US non-profit organization

The Car Donation Foundation, doing business as Wheels For Wishes, is a nonprofit car donation organization based in St. Louis Park, Minnesota. The organization donates its proceeds to charitable organizations including the Make-A-Wish Foundation, Vehicles For Veterans, and Animal Car Donation.

== Overview ==
Wheels for Wishes is the trade name of Car Donation Foundation, a 501(c)(3) nonprofit organization that financially supports charitable organizations through motor vehicle donations. It accepts donations of cars, boats, motorcycles, RVs and other vehicles. Proceeds from the sale of vehicles are donated to nonprofit organizations including the Make-A-Wish Foundation, Vehicles For Veterans, which benefits veterans living with disabilities and homeless veterans, and Animal Car Donation, which benefits animal rescues.

==History==
Wheels For Wishes was founded in 2009 by Bill Bigley and Randy Heiligman. It is headquartered in St. Louis Park, Minnesota. As of 2015, it was the largest auto donation charity in the United States.

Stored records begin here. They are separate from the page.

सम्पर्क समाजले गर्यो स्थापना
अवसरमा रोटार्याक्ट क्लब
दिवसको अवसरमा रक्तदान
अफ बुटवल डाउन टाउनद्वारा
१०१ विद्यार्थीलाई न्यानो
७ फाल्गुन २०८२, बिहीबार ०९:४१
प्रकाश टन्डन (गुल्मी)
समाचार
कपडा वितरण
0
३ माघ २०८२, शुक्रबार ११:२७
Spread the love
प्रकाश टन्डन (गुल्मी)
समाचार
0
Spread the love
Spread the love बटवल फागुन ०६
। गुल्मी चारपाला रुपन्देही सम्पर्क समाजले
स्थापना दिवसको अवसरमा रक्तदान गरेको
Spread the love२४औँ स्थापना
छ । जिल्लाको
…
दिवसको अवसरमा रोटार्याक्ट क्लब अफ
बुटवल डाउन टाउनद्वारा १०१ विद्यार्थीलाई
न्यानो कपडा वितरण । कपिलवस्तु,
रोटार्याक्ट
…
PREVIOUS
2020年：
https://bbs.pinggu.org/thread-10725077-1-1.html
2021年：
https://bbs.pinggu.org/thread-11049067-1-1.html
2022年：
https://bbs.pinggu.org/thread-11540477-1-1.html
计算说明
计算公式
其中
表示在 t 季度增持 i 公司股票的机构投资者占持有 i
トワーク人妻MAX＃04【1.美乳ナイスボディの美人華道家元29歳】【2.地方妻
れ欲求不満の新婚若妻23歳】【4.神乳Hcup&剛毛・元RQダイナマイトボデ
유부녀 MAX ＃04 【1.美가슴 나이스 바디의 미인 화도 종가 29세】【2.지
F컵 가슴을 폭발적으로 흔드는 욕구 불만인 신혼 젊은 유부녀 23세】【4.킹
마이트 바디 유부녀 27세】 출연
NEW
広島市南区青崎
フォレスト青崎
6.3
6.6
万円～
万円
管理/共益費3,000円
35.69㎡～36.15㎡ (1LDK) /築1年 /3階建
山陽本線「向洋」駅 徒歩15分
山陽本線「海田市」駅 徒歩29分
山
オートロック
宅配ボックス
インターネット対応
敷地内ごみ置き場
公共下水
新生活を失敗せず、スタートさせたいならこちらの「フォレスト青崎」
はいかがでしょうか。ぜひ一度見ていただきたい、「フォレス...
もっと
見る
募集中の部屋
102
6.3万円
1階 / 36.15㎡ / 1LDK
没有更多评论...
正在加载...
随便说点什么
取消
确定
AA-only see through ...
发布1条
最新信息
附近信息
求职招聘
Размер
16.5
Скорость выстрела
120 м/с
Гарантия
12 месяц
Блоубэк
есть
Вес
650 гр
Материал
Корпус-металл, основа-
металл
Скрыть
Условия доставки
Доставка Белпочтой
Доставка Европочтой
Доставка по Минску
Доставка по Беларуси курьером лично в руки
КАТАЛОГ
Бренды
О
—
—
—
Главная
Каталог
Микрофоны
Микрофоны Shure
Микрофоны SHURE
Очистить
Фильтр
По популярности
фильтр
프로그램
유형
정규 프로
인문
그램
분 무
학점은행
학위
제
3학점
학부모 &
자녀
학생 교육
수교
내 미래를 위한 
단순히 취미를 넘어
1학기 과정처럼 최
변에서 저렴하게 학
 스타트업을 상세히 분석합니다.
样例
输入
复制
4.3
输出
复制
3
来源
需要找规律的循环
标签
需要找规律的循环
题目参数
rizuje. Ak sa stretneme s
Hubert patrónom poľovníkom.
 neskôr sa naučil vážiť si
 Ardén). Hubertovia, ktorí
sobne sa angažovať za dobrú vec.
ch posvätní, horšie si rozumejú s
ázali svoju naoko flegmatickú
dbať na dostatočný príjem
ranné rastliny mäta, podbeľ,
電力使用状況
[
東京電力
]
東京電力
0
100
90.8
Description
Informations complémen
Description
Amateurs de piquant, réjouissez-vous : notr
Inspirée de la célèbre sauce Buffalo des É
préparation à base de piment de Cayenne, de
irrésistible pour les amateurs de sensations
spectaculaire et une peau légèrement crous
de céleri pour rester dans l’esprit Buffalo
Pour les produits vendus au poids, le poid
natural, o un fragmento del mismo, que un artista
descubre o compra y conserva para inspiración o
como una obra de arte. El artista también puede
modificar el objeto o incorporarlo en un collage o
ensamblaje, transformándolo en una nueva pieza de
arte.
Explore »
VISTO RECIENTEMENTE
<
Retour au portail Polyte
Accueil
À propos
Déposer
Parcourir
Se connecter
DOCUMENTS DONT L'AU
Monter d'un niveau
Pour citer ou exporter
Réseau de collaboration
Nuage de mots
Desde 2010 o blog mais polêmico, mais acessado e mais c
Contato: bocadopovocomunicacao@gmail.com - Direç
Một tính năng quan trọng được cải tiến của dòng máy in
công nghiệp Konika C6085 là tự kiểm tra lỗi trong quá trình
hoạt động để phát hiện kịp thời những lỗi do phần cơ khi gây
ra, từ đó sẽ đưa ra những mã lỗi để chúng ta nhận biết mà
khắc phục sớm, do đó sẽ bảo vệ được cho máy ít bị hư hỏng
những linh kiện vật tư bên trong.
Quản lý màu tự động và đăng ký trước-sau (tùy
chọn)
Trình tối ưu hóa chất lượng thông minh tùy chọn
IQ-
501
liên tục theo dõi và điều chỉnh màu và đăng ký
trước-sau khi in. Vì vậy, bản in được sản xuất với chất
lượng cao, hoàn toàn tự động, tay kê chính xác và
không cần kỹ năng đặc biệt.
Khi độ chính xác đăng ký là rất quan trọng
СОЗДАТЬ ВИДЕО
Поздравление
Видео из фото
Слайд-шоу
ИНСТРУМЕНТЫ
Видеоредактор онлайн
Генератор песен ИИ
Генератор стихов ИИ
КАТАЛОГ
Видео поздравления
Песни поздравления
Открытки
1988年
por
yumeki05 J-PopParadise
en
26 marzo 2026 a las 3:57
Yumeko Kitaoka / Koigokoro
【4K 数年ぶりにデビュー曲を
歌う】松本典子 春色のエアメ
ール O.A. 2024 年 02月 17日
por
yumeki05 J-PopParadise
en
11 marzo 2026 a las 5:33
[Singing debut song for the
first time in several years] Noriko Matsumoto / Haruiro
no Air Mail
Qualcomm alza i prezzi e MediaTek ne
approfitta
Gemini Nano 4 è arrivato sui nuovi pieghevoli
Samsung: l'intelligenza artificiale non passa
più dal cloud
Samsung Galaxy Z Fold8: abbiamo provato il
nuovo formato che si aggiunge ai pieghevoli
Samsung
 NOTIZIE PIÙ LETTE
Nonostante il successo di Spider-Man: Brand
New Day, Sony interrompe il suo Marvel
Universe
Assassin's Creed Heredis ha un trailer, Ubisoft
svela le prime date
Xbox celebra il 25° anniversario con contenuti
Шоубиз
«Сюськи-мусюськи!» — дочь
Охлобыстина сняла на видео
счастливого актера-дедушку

A 2014 report published by the Office of the Minnesota Attorney General found that 20% of the organization's proceeds were donated to its partner Make-A-Wish chapters and 30% was spent on advertising. After the initial report, the organization was criticized for misleading advertising, and the Minnesota and Connecticut chapters of Make-a-Wish Foundation ended their relationship with Wheels for Wishes. They subsequently renewed their contracts with Wheels For Wishes. A 2017 article in The Orange County Register reported that 51% of proceeds went to charity. The remaining proceeds are spent on administrative costs including advertising, towing, and auction house fees.

As of 2024, it had donated $114 million to Make-A-Wish, accounting for 13,672 wishes.

In 2024, the organization partnered with the rock band Green Day to raise money through a sweepstakes that awarded the 1968 Mercury Monterey convertible featured in the music videos for "Boulevard of Broken Dreams" and "Holiday".